> About this exercise
Every line holding the string "Potsdam" should be copied from the listing.

··· Records to use

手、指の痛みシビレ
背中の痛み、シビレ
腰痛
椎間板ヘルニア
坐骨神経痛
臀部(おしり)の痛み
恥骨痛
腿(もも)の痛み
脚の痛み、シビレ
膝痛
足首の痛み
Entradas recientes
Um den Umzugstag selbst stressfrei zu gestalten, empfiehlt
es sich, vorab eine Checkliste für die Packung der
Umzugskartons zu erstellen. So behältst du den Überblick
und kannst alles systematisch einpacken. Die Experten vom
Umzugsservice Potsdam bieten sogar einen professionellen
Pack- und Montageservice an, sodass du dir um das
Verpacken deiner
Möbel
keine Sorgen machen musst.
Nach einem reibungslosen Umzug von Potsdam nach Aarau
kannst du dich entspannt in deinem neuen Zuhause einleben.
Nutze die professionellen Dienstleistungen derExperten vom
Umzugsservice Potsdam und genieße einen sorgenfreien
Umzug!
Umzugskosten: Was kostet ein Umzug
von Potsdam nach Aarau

······
··· Records to use

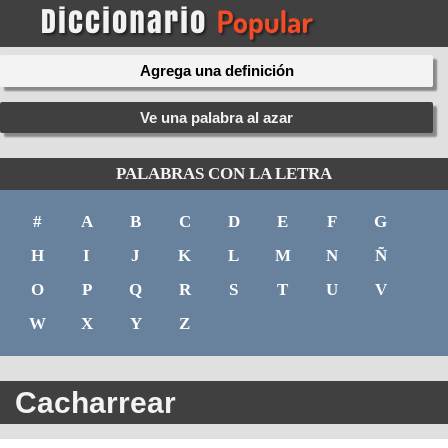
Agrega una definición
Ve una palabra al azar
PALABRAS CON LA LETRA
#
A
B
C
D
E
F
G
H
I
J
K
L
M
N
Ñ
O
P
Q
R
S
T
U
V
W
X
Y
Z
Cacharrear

······

> Answer below
Umzugsservice Potsdam bieten sogar einen professionellen
Nach einem reibungslosen Umzug von Potsdam nach Aarau
Umzugsservice Potsdam und genieße einen sorgenfreien
von Potsdam nach Aarau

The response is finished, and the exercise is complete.